* [TASK DIRECTIONS]: The entries below are to be repeated exactly, with the pictures left out.

* [MATERIAL PROVIDED]:
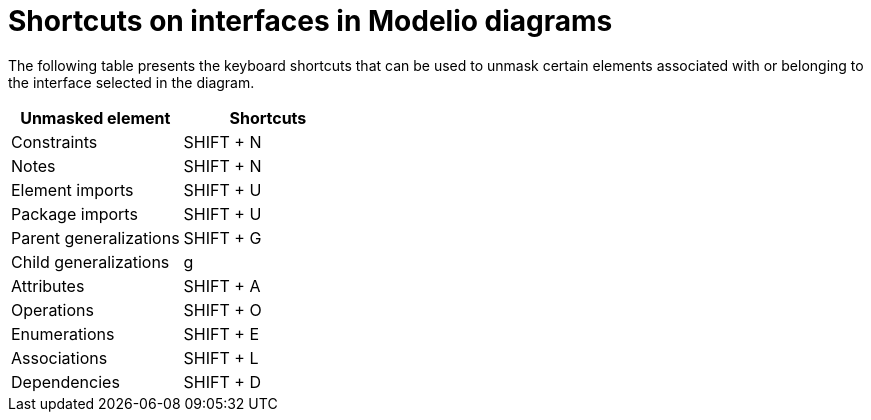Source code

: // Disable all captions for figures.
:!figure-caption:

= Shortcuts on interfaces in Modelio diagrams

The following table presents the keyboard shortcuts that can be used to unmask certain elements associated with or belonging to the interface selected in the diagram.

[%header]
|=================================
|Unmasked element |Shortcuts
|Constraints |SHIFT + N
|Notes |SHIFT + N
|Element imports |SHIFT + U
|Package imports |SHIFT + U
|Parent generalizations |SHIFT + G
|Child generalizations |g
|Attributes |SHIFT + A
|Operations |SHIFT + O
|Enumerations |SHIFT + E
|Associations |SHIFT + L
|Dependencies |SHIFT + D
|=================================


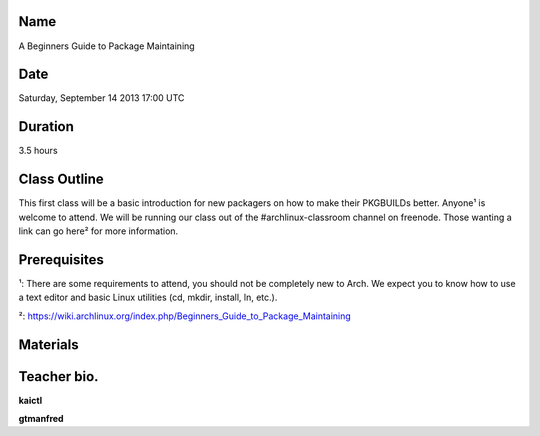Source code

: Name
====
A Beginners Guide to Package Maintaining

Date
====
Saturday, September 14 2013 17:00 UTC

Duration
========
3.5 hours

Class Outline
=============
This first class will be a basic introduction for new packagers on how to
make their PKGBUILDs better. Anyone¹ is welcome to attend. We will be running
our class out of the #archlinux-classroom channel on freenode.  Those wanting
a link can go here² for more information.

Prerequisites
=============
¹: There are some requirements to attend, you should not be completely
new to Arch. We expect you to know how to use a text editor and basic
Linux utilities (cd, mkdir, install, ln, etc.).

²: https://wiki.archlinux.org/index.php/Beginners_Guide_to_Package_Maintaining

Materials
=========

Teacher bio.
============
**kaictl**

**gtmanfred**
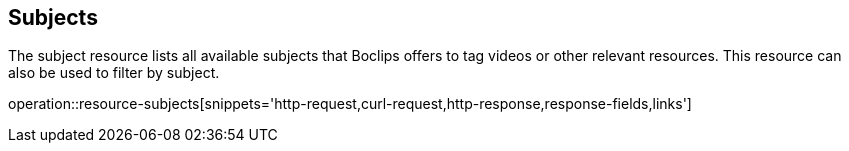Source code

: [[resources-subjects]]
== Subjects

The subject resource lists all available subjects that Boclips offers to tag videos or other relevant resources.
This resource can also be used to filter by subject.

operation::resource-subjects[snippets='http-request,curl-request,http-response,response-fields,links']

* [SOLUTION TO THE PROBLEM]:
Source code

: // Disable all captions for figures.
:!figure-caption:

= Shortcuts on interfaces in Modelio diagrams

The following table presents the keyboard shortcuts that can be used to unmask certain elements associated with or belonging to the interface selected in the diagram.

[%header]
|=================================
|Unmasked element |Shortcuts
|Constraints |SHIFT + N
|Notes |SHIFT + N
|Element imports |SHIFT + U
|Package imports |SHIFT + U
|Parent generalizations |SHIFT + G
|Child generalizations |g
|Attributes |SHIFT + A
|Operations |SHIFT + O
|Enumerations |SHIFT + E
|Associations |SHIFT + L
|Dependencies |SHIFT + D
|=================================


Source code

: Name
====
A Beginners Guide to Package Maintaining

Date
====
Saturday, September 14 2013 17:00 UTC

Duration
========
3.5 hours

Class Outline
=============
This first class will be a basic introduction for new packagers on how to
make their PKGBUILDs better. Anyone¹ is welcome to attend. We will be running
our class out of the #archlinux-classroom channel on freenode.  Those wanting
a link can go here² for more information.

Prerequisites
=============
¹: There are some requirements to attend, you should not be completely
new to Arch. We expect you to know how to use a text editor and basic
Linux utilities (cd, mkdir, install, ln, etc.).

²: https://wiki.archlinux.org/index.php/Beginners_Guide_to_Package_Maintaining

Materials
=========

Teacher bio.
============
**kaictl**

**gtmanfred**
Source code

: [[resources-subjects]]
== Subjects

The subject resource lists all available subjects that Boclips offers to tag videos or other relevant resources.
This resource can also be used to filter by subject.

operation::resource-subjects[snippets='http-request,curl-request,http-response,response-fields,links']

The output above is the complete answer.